▸ **Data section**:

§

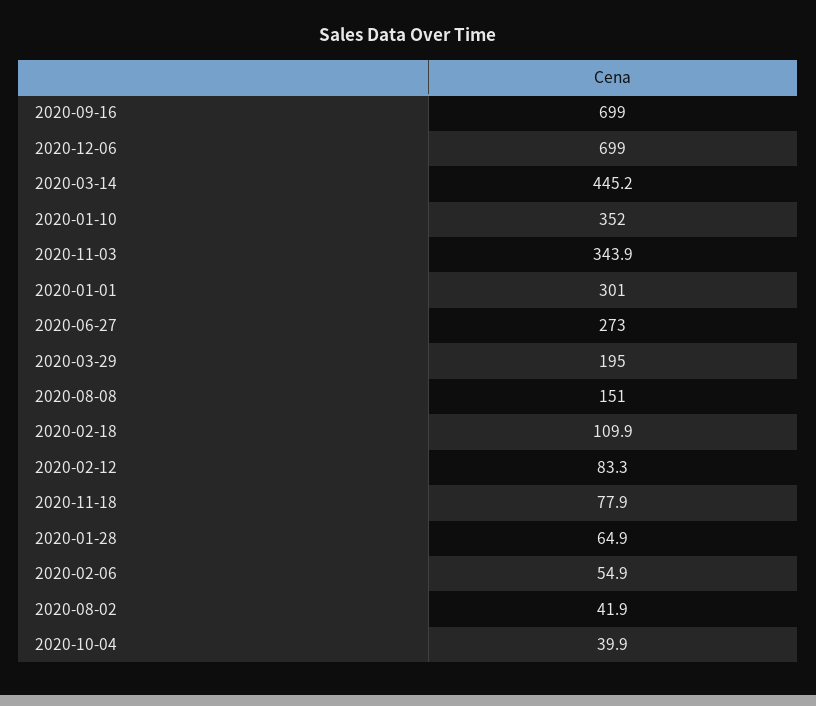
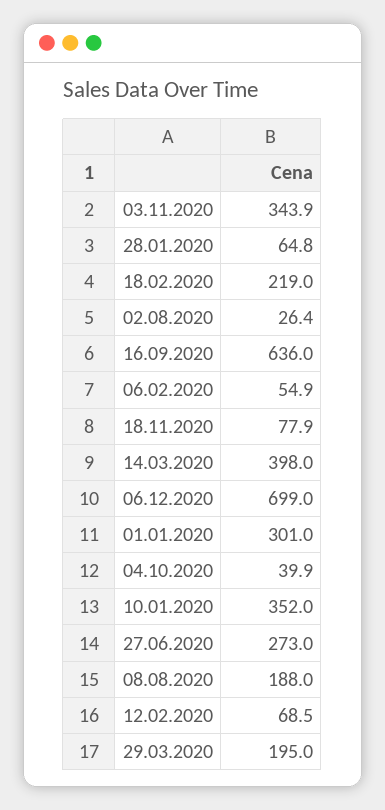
2020-09-16: 699 -> 636
2020-03-14: 445.2 -> 398
2020-08-08: 151 -> 188
2020-02-18: 109.9 -> 219
2020-02-12: 83.3 -> 68.5
2020-01-28: 64.9 -> 64.8
2020-08-02: 41.9 -> 26.4

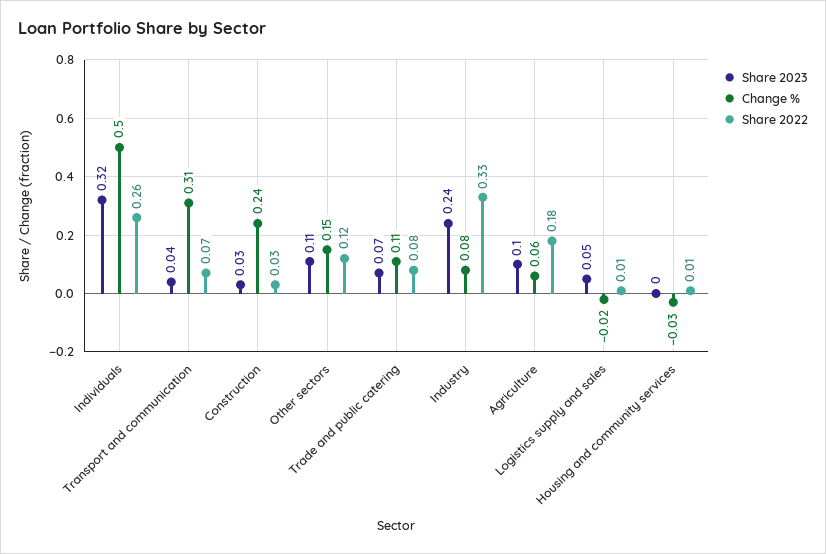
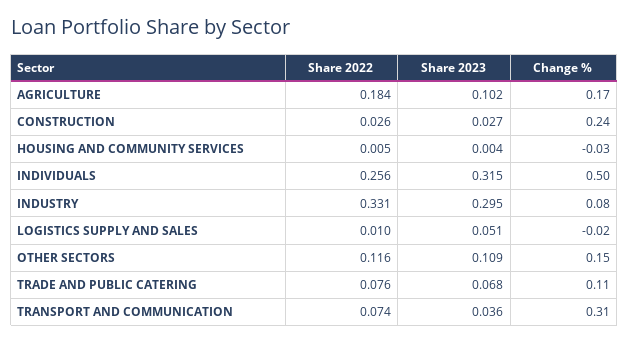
Share 2023, Industry: 0.24 -> 0.295
Change %, Agriculture: 0.06 -> 0.17

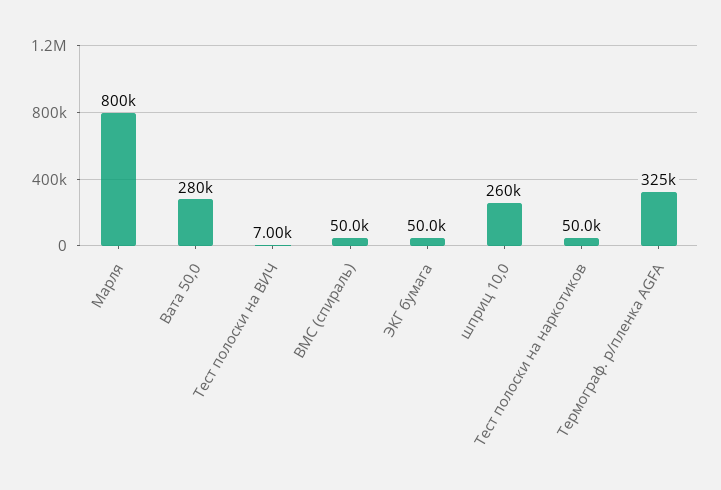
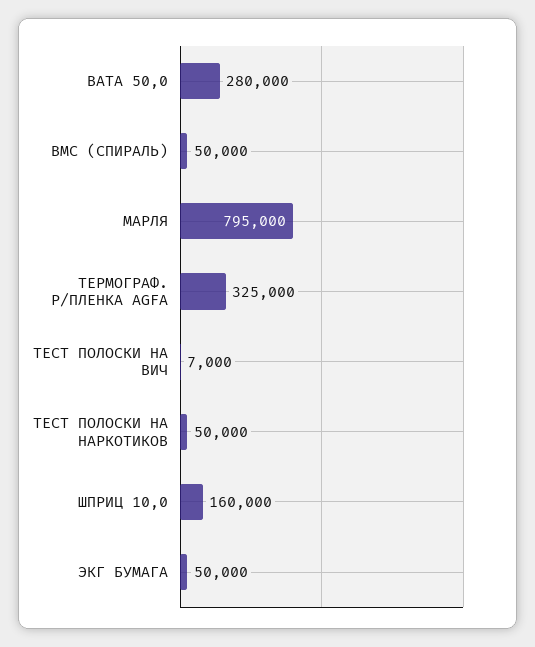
Марля: 800000 -> 795000
шприц 10,0: 260000 -> 160000

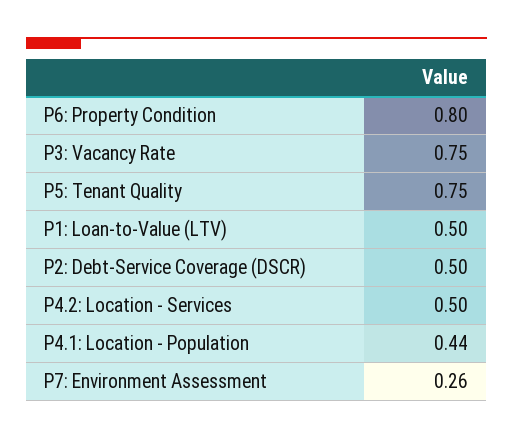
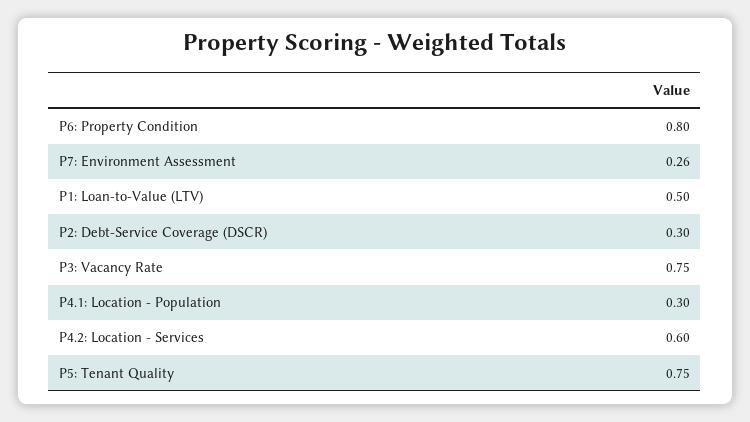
P2: Debt-Service Coverage (DSCR): 0.5 -> 0.3
P4.2: Location - Services: 0.5 -> 0.6
P4.1: Location - Population: 0.44 -> 0.3

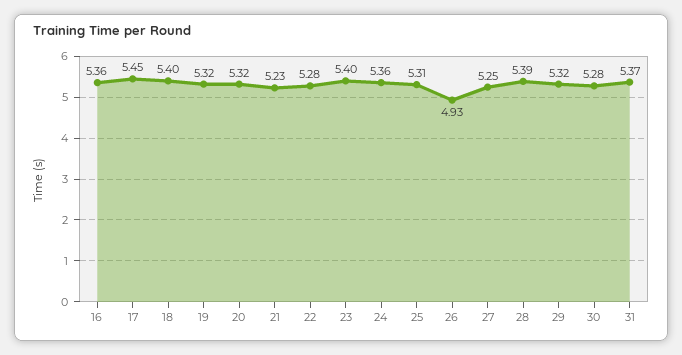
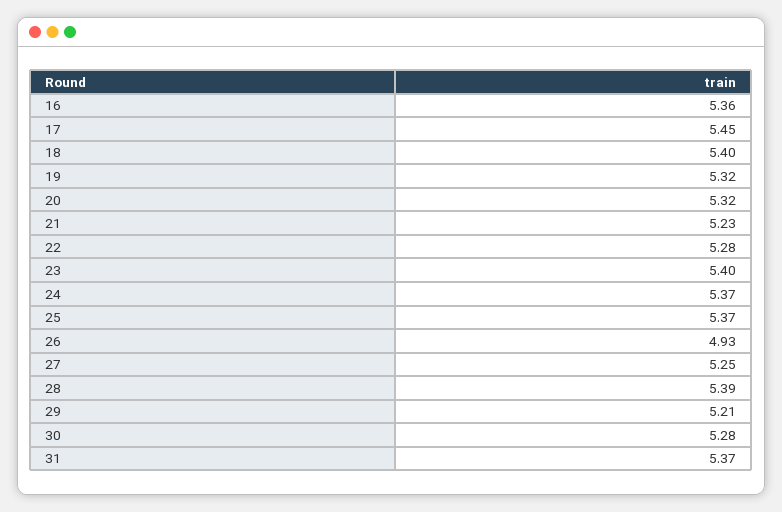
24: 5.36 -> 5.37
25: 5.31 -> 5.37
29: 5.32 -> 5.21

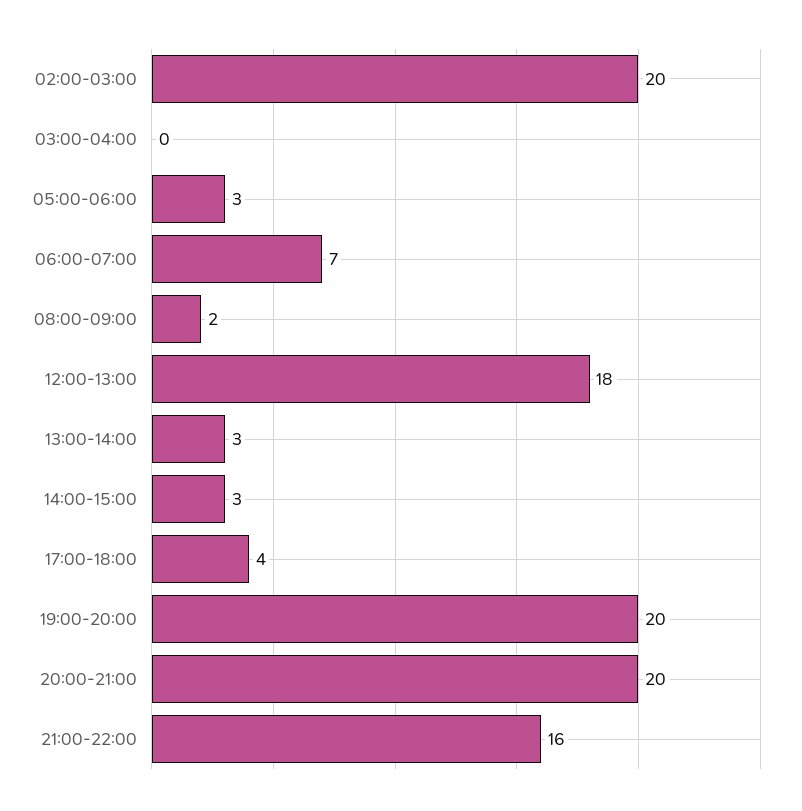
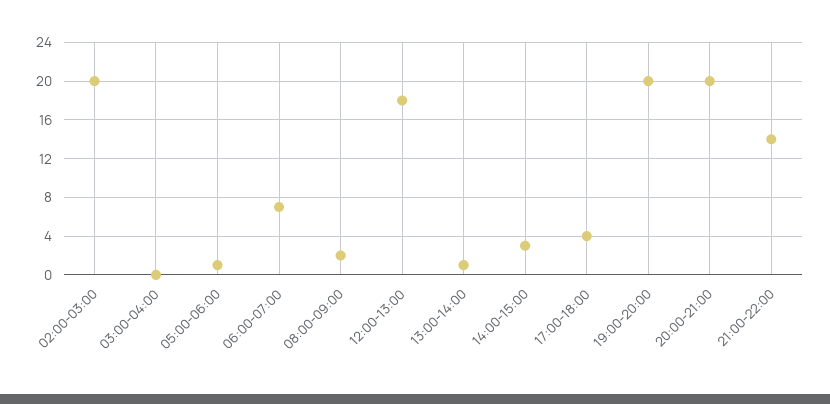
05:00-06:00: 3 -> 1
13:00-14:00: 3 -> 1
21:00-22:00: 16 -> 14

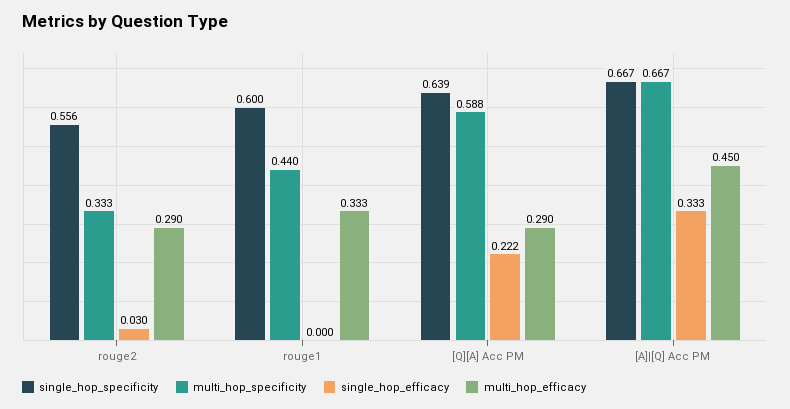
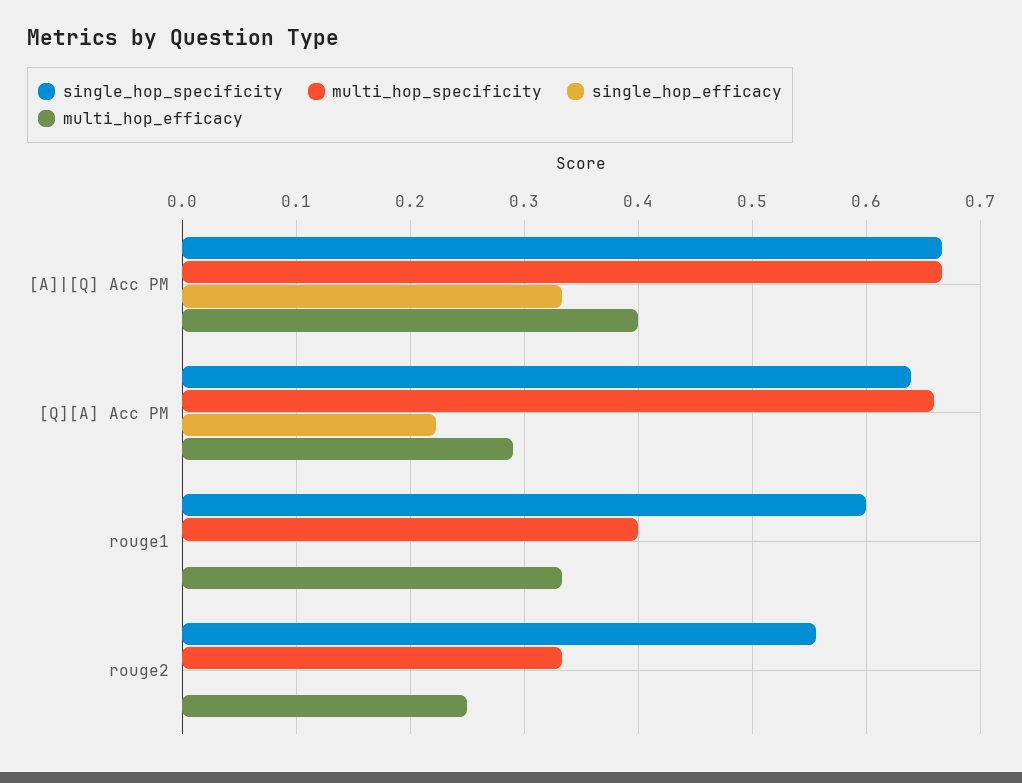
single_hop_efficacy, rouge2: 0.03 -> 0
multi_hop_efficacy, rouge2: 0.29 -> 0.25
multi_hop_specificity, rouge1: 0.44 -> 0.4
multi_hop_specificity, [Q][A] Acc PM: 0.588 -> 0.66
multi_hop_efficacy, [A]|[Q] Acc PM: 0.45 -> 0.4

§

▸ **Exercise aim**: Write out, word for word, the stretch of entries that begins at the line with "05:00-06:00: 3 -> 1" and ends at the line with "multi_hop_specificity, [Q][A] Acc". Pictures do not belong in it.

▸ **Response for this exercise**:
05:00-06:00: 3 -> 1
13:00-14:00: 3 -> 1
21:00-22:00: 16 -> 14

single_hop_efficacy, rouge2: 0.03 -> 0
multi_hop_efficacy, rouge2: 0.29 -> 0.25
multi_hop_specificity, rouge1: 0.44 -> 0.4
multi_hop_specificity, [Q][A] Acc PM: 0.588 -> 0.66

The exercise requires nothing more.